■ TEXT FOR ANALYSIS:
17:07You're tasting that beef.
17:09She raises these cows.
17:10She wants to showcase what it tastes like.
17:12And I think she did a really good job with it.
17:20Home cooks, you now have 40 minutes left to serve us your main courses.
17:24You've got it!
17:25I'm working on the duck wrap.
17:30It's inspired by Peking duck.
17:32For my entree, I'll be making a pan-seared smoked duck with fried eggplants.
17:36I will be using the dumpling dough and turn that into wraps.
17:41Veronica took inspiration from Peking duck, a classic Chinese wrap prized for its crispy duck skin.
17:47But she's working with duck breast.
17:49That's not easy to get right.
17:51And there's nothing worse than an overcooked duck breast.
17:55Let's hope that she gets it nice and medium rare throughout.
17:57It's finale and the judges already know that we can cook.
18:02So I can't just put out a plate that's normal.
18:06I have to do a lot more.
18:12This is the pork that I did.
18:14It's tender.
18:15For my main, I am doing an apple cider braised pork stuffed pasta with a apple slaw.
18:21It's a play on pulled pork and coleslaw.
18:24Marianne has taken pork shoulder and cubed it up and pressure cooked it with stock and herbs.
18:30And now pulverizing it down into a finer filling.
18:34The consistency has to be right.
18:36There can't be too much moisture.
18:38And if it's too dry, then you're just going to end up with that meaty fiber in your mouth.
18:44This dish is simple food made well.
18:47Right now, my kids are starting to be in the kitchen with me.
18:50And they love making pasta.
18:52So I knew that pasta had to be in my finale.
18:54One step at a time. Hopefully it works out.
19:00My second course is my octopus dish.
19:02The cook on it has to be perfect.
19:03So I've been braising it now for probably 45 minutes.
19:09For my main course, I will be serving octopus with chorizo and beans.
19:13This particular dish is inspired by a time when my husband and I were between jobs.
19:19We went to Europe. We ate our way through everything.
19:22This is the type of dish that we loved when eating in Spain.
19:26And I'm really making this dish for him today.
19:29Liz is working with octopus, which is not your average everyday easy protein.
19:35It's not what you reach for when you're looking for a quick cook.
19:38Now, octopus is tricky because it can be kind of rubbery, but it also can go kind of mushy if you don't cook it right.
19:44Everything's just got to get going. I have a lot of elements to do.
19:47Hey, there's ten minutes left before we taste main core food.
19:52You've got this!
19:54It's starting to get a little bit mefrantic. That's how it progresses. It's all right.
20:00The finesse of this pasta dough is going to be really, really important.
20:03She's got to roll it really nice and thin.
20:06Anytime you're doing a stuffed pasta, essentially you're doubling the sheet anytime you roll it over.
20:10So you have to make sure it's nice and thin so you're not ending up with that kind of, like, uncooked pasta dough chew.
20:17My concern is getting this pasta done in time.
20:20My biggest concern right now is my pasta.
20:23It's so crucial that there's no air bubbles or else your pasta's gonna explode.
20:28And I'm worried. I need the pasta to work.

■ TASK 1: State whether each statement agrees with the cooking competition transcript, answering yes or no and quoting the deciding words of the transcript: (a) Marianne pressure cooked the pork shoulder with stock and herbs. (b) Liz has been braising her octopus for about two hours. (c) The home cooks have 40 minutes left to serve their main courses.
■ TASK 2: Translate this sentence from the cooking competition transcript into Spanish: "Veronica took inspiration from Peking duck, a classic Chinese wrap prized for its crispy duck skin."
■ TASK 3: Carry the cooking competition transcript forward from its final line.

Collected data entries
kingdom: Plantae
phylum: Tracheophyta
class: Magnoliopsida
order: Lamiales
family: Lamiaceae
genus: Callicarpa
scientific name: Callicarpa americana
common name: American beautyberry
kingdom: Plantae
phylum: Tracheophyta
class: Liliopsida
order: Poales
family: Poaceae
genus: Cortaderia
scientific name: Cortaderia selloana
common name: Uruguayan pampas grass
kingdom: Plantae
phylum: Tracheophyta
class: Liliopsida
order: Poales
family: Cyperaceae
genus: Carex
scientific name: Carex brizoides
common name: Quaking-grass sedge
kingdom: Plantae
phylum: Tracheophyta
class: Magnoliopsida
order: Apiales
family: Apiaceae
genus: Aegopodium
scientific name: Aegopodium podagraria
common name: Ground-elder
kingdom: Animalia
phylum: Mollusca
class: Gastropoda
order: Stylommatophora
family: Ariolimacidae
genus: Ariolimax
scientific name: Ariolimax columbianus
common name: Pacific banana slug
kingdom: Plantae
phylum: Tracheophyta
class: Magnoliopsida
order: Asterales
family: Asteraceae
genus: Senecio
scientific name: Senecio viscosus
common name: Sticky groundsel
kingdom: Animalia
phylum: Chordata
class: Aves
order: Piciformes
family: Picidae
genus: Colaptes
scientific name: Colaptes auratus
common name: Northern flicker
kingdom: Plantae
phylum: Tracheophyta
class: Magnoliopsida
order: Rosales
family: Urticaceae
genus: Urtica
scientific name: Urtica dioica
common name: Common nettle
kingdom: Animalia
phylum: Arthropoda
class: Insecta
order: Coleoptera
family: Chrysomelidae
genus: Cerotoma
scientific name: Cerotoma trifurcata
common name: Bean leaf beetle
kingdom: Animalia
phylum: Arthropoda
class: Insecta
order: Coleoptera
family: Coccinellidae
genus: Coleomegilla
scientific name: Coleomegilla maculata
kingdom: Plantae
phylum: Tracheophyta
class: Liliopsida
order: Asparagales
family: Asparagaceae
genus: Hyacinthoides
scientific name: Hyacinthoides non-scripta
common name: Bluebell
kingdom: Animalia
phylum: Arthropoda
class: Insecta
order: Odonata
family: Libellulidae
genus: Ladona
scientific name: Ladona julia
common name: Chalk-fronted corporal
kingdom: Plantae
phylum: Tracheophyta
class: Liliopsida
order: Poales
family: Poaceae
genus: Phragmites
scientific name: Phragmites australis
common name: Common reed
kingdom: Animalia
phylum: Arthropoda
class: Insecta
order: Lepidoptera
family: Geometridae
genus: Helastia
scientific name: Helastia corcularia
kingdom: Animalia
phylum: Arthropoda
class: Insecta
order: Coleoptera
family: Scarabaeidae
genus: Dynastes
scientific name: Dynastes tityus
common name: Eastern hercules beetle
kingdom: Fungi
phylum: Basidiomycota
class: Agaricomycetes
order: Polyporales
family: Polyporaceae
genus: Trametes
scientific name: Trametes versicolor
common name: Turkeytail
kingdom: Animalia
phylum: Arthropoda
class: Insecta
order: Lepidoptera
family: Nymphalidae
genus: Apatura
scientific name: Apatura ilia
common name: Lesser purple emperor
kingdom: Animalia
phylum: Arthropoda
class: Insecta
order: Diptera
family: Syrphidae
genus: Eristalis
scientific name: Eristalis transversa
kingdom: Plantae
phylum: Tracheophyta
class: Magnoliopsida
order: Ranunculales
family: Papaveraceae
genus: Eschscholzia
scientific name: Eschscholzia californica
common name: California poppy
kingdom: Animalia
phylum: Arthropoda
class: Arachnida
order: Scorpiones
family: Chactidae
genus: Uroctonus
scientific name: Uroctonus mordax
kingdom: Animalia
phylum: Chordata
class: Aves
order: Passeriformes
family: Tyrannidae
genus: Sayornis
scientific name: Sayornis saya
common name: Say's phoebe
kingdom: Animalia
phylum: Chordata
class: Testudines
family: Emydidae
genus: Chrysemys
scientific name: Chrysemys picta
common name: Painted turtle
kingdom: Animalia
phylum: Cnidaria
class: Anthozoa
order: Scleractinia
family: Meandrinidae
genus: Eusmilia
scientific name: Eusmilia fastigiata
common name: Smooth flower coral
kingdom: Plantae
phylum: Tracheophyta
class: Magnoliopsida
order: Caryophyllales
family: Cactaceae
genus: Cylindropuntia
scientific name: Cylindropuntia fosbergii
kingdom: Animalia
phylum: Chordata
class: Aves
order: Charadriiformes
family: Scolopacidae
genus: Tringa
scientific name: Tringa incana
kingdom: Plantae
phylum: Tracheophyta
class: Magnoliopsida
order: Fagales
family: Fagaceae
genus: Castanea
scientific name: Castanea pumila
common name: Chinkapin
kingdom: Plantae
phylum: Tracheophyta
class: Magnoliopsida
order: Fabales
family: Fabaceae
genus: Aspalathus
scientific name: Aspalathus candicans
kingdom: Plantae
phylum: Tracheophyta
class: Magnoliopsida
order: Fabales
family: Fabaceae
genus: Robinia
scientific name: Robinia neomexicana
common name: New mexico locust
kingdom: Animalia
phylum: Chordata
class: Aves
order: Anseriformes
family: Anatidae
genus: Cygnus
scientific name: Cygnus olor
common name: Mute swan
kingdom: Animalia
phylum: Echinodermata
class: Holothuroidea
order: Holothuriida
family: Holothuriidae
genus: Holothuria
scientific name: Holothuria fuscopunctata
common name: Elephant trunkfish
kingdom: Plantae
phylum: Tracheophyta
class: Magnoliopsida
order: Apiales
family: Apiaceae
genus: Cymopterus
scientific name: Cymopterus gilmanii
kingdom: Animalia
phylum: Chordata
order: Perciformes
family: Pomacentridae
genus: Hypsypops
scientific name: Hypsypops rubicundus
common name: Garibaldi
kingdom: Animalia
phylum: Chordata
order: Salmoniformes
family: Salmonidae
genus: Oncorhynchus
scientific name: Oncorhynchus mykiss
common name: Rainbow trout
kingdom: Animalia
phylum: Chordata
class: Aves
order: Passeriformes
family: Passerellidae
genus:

■ ANSWER 1:
(a) Yes: "Marianne has taken pork shoulder and cubed it up and pressure cooked it with stock and herbs."
(b) No: "So I've been braising it now for probably 45 minutes."
(c) Yes: "Home cooks, you now have 40 minutes left to serve us your main courses."

■ ANSWER 2: Veronica se inspiró en el pato pekinés, un rollito chino clásico apreciado por su piel de pato crujiente.

■ ANSWER 3:
20:31And there's ten minutes left before we taste main core food.
20:41You got this!
20:43My concern is getting this pasta done in time.
20:46Marianne, wow, you are not joking. You're bringing your A-game.
20:51That's a finale pasta right there. The shape is beautiful. We're cheering for you.
20:56Thank you. I'm very excited.
20:58I need the pasta to work.
21:01I'm just hoping for the best.
21:03Hey, we don't want this to break.
21:06Pray for Mom right now. This pasta stays.
21:08You got this, babe.
21:10Having my husband and my kids in the audience, it means everything.
21:14Because I'm not just doing it for myself. I'm doing it for them as well.
21:19Two minutes left! Two minutes left, everybody!
21:23Alright, home cooks, we're gonna go get ready to taste your mains.
21:26We're really looking forward to them.
21:27Come on, guys. You're almost there.
21:33I hope that they see I took a risk.
21:35As I'm plating up this dish, I really want the octopus to kind of have some height to it.
21:40So I decide to use some broccolini as a prop for my octopus to make it look a little bit more beautiful for the judges.
21:48And I hope that they really like it.
21:50Just get my sauce one and then I'm done.
21:54Come on, Veronica. Finish strong.
21:56I'm trying!
21:57You got it, girl.
21:58Thanks, thanks.
21:59Amazing.
22:00Hello.
22:01Hi, Liz.
22:02Okay.
22:04You're welcome.
22:05Today I made for you grilled octopus with brava sauce, chorizo and beans, and then a little chimichurri to go on top as well.
22:21Very exciting.
22:22Enjoy.
22:23Head on back out there.
22:25I mean, Liz is giving us a really pretty plate of food.
22:27It's very vibrant.
22:33The octopus is actually very, very well cooked.
22:36Still got a little trace of a chew, which I like.
22:39It's, you know, it's octopus.
22:40Everything else on the plate works except for one thing.
22:43The broccolini.
22:44I feel like it's structural broccolini.
22:47Like it holds everything up.
22:49It's a structural shim.
22:50It's a crutch.
22:51It's a broccoli crutch.
22:53I just don't think it needs to be there.
22:55I think it's a tasty dish.
22:57It's vibrant.
22:58It's punchy.
22:59It tastes like I've traveled somewhere on vacation.
23:02No jet lag, too.
23:03It's a tasty dish.
23:05It's bright.
23:06It's beautiful.
23:07If I really needed to narrow it down, I find that it's just a little bit acidic.
23:10And I think it might be a little bit of sherry vinegar.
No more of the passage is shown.